Former New York Senator Daniel Patrick Moynihan was in an argument with one of his senate colleagues over an issue. The other senator, probably sensing that he was losing the debate, said "You may disagree with me, but I'm entitled to my own opinion". Moynihan brilliantly quipped in reply: "You are entitled to your own opinion, but you are not entitled to your own facts".
This story is insightful because you can tell it to anyone and they'd likely give out a chuckle and nod in hearty agreement, but in practice the statement "you are not entitled to your own facts" is not as reliable a truth as you'd expect. Politicians and journalists have come to take such liberties with the facts that their spin on the issues is given as equal a weight as the reality itself. Depending on your viewing preferences, inflation is either at a record low or a record high; the national debt is either shrinking or spiraling out of control; poverty is either going down or going up.

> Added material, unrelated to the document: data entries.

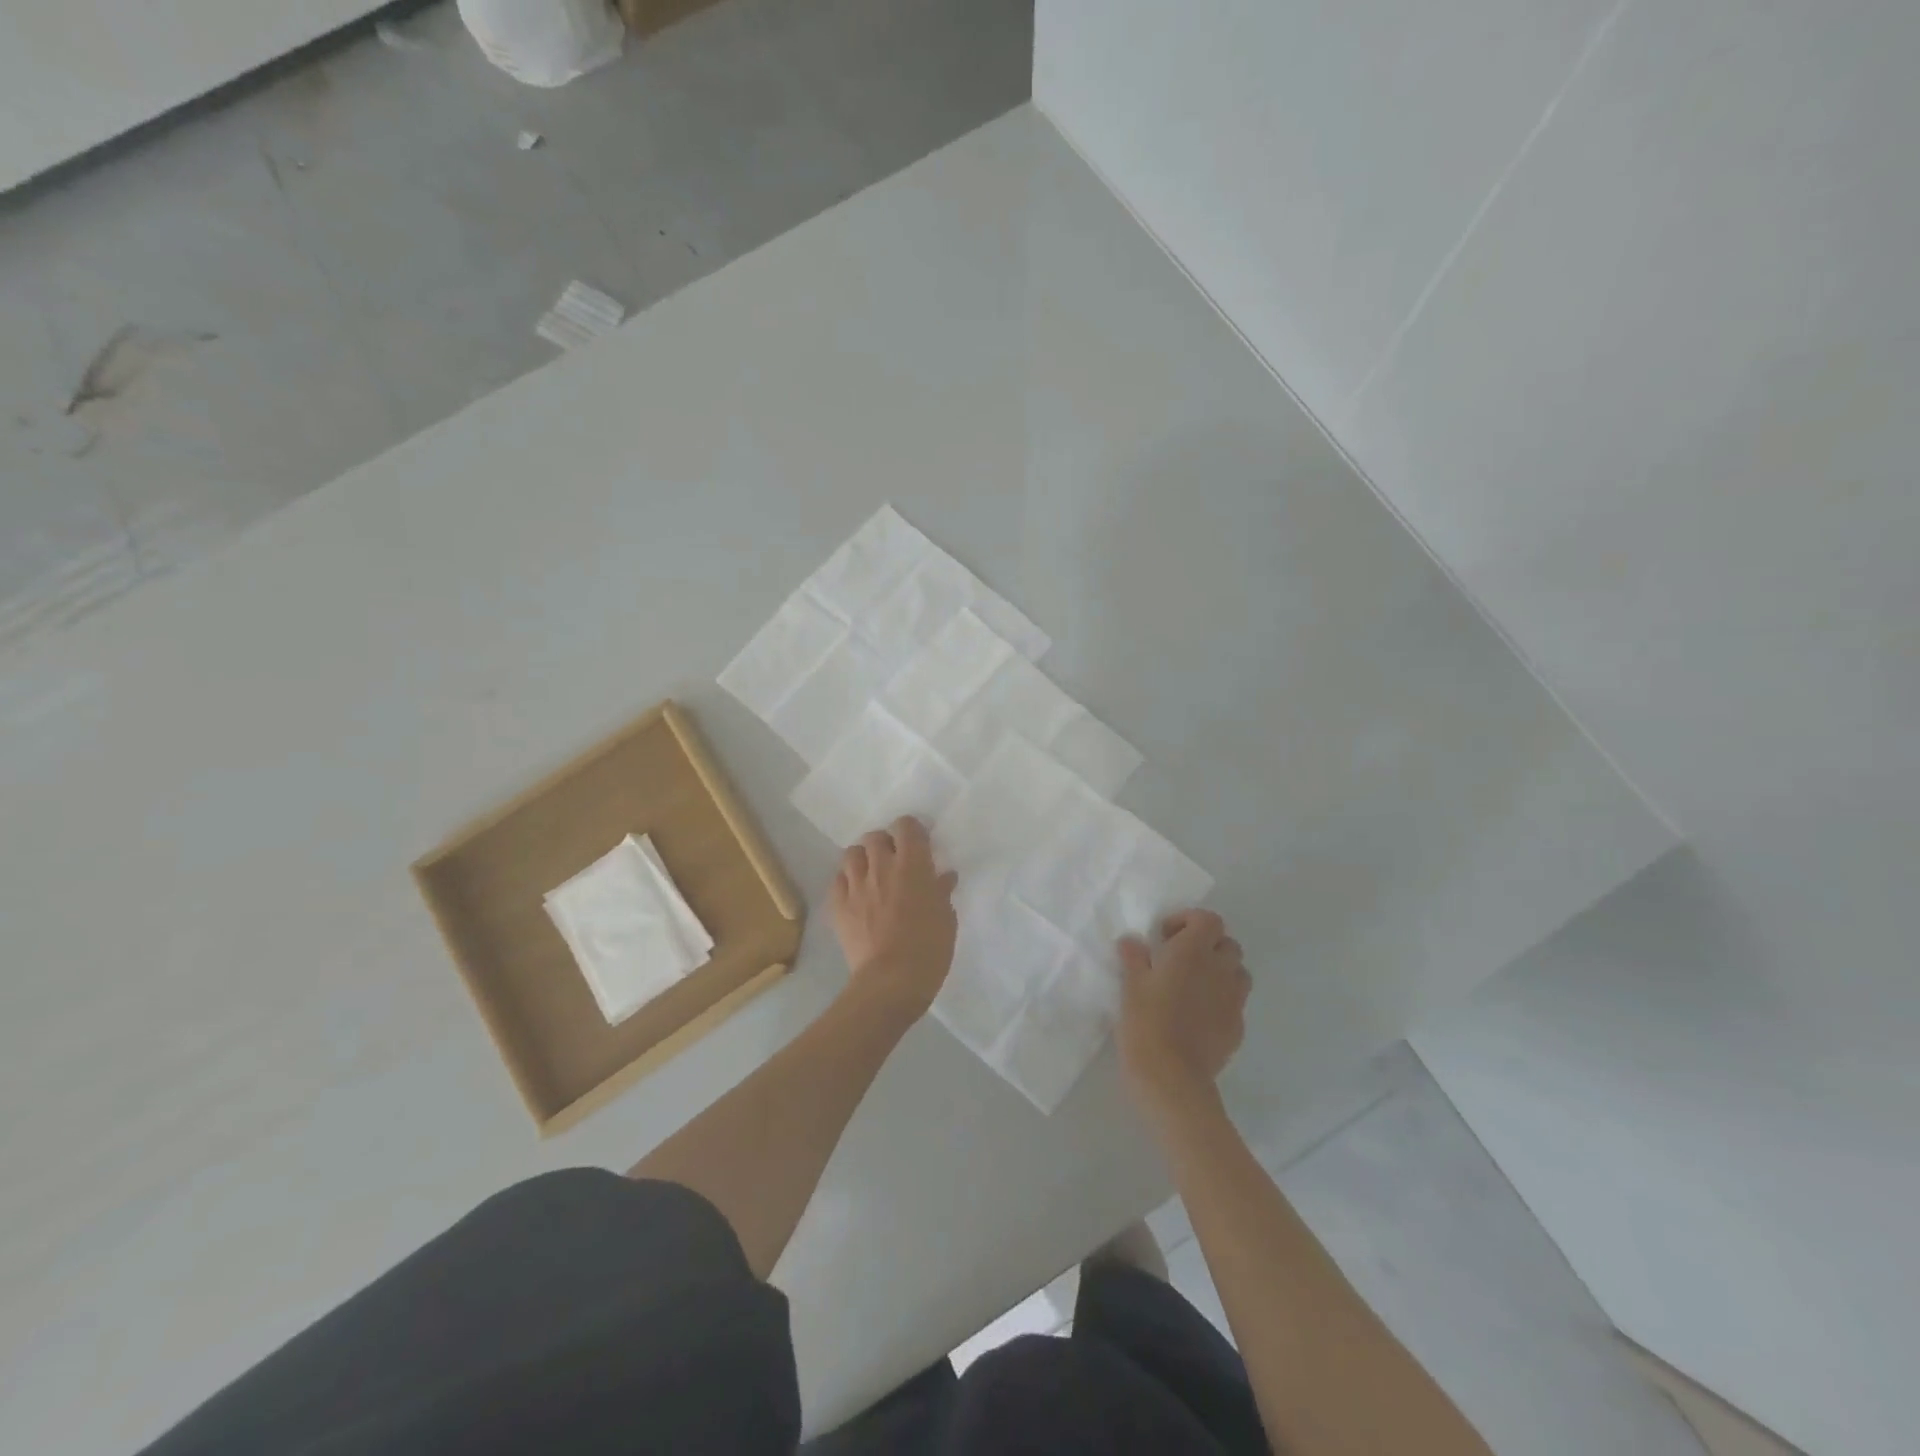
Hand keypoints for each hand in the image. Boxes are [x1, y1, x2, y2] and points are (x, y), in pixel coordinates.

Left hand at [832, 816, 958, 1022]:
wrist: (891, 981)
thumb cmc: (929, 949)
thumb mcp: (946, 918)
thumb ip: (942, 892)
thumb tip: (943, 876)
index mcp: (912, 865)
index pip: (906, 826)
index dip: (911, 831)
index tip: (918, 844)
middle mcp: (881, 866)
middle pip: (875, 837)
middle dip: (885, 844)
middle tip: (894, 861)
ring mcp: (856, 885)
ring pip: (852, 854)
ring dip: (863, 859)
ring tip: (871, 875)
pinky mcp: (838, 905)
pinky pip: (837, 880)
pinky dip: (846, 882)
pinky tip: (856, 895)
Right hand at [1117, 910, 1249, 1114]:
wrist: (1172, 1077)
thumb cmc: (1146, 1022)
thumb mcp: (1130, 985)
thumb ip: (1134, 957)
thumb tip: (1132, 941)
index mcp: (1194, 951)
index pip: (1208, 919)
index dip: (1188, 920)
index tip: (1164, 937)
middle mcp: (1220, 969)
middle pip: (1227, 944)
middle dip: (1207, 946)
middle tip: (1178, 960)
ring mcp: (1233, 1000)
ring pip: (1237, 972)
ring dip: (1219, 971)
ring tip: (1192, 986)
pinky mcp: (1237, 1027)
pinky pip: (1234, 1003)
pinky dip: (1220, 1000)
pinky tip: (1197, 1016)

The absence of even a rough agreement on the facts means there are no reference points for accountability, and every opinion is given equal footing-- no matter how uninformed.
Which brings me to the catalyst of this entry. Last Sunday was the seventh anniversary of Joseph Estrada's fall from power. The Philippine government, understandably eager to reach out to Estrada's many scorned supporters, decided not to mark the anniversary with any special commemorative activities. (Perhaps they also realized in hindsight that the Supreme Court declaring the presidency vacant doesn't make as much sense today as it did in January 2001). The Inquirer, never one to pass up a chance to stoke the flames, made their front page headline for Sunday: "Palace: Forget EDSA II". They even had the gall to make their lead sentence "Read Malacañang's lips: Everyone should forget EDSA II".

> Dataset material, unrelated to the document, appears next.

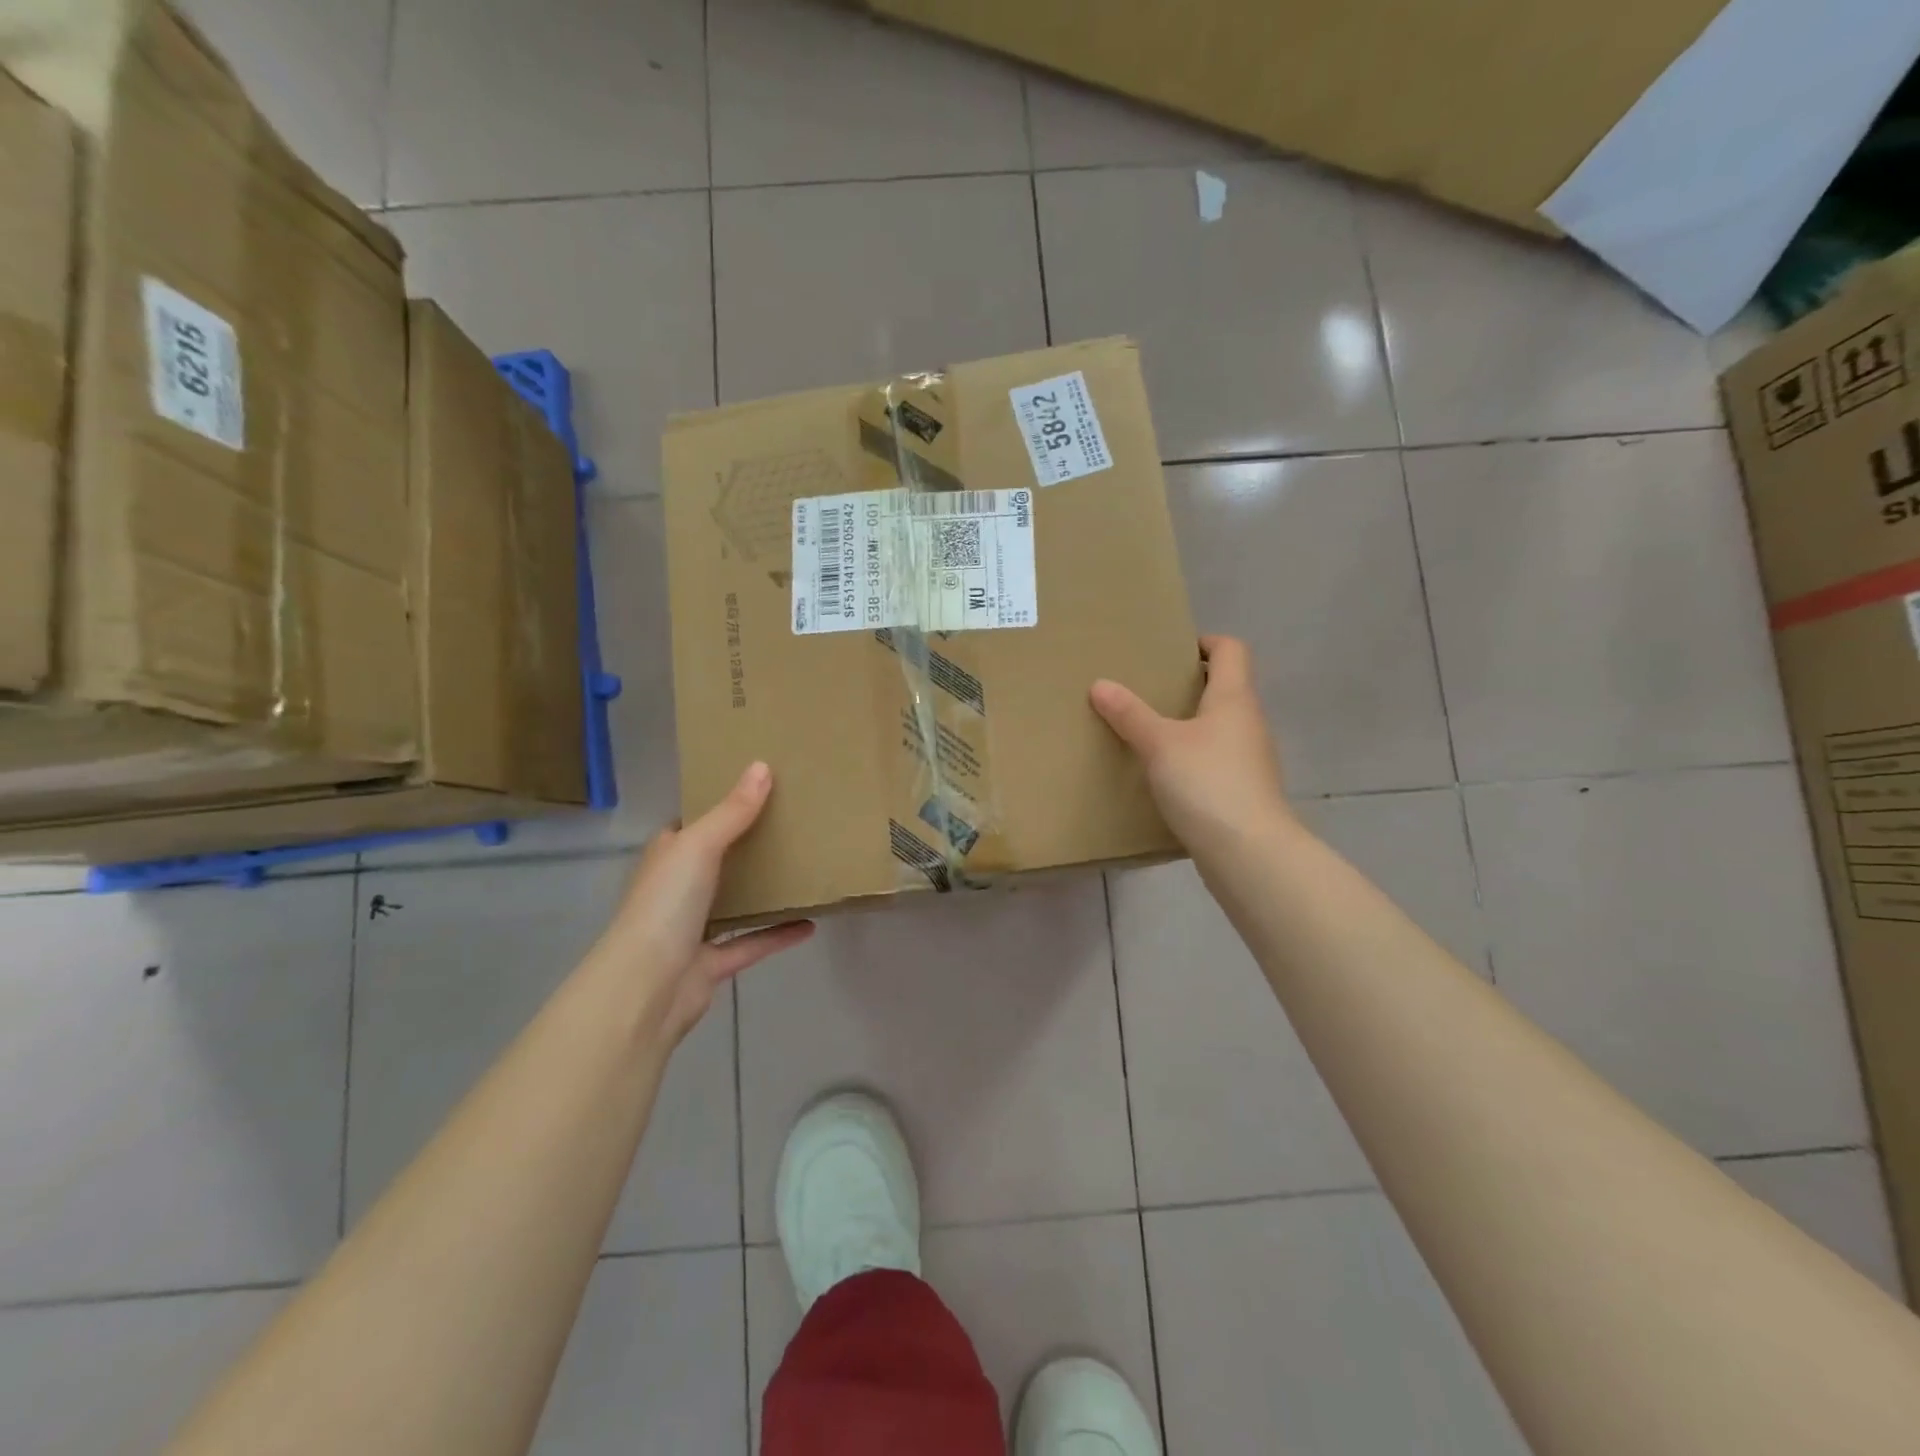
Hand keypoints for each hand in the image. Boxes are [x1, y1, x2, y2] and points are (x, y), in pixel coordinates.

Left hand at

This is the country's most widely circulated paper, seen by millions in newsstands and sidewalks all over the archipelago. All blaring to even casual observers that Malacañang wants you to "forget" EDSA II-- which is just not true. It's a destructive bias for negativity. I don't expect them to report on all the airplanes that arrive safely, but I do wish they would aspire for a standard of responsible journalism. For better or for worse, The Inquirer is considered the country's newspaper of record. Even if their editors do not agree on an issue, it is always possible to present it in honest and fair-minded terms. But what's done is done, and in the end what actually came out of the mouth of the Malacañang spokesperson matters less than the interpretation blazed on the front page.
Naturally, the following day the militants and bloggers are up in arms, denouncing President Arroyo's supposed amnesia and comparing her to a Holocaust denier. It's hard to blame people for not reading past the misleading headlines to dig out the hard facts, especially in an article as muddled as that one (you'd have to read several paragraphs into it before getting to the beef). Not everyone has the time to pick apart the news articles to segregate truth from innuendo.
There is no great reward in store for those who dare to articulate the truth, especially when the truth can't be painted in black and white. The reward goes to those who can make their arguments most loudly, most frequently, and in big bold letters.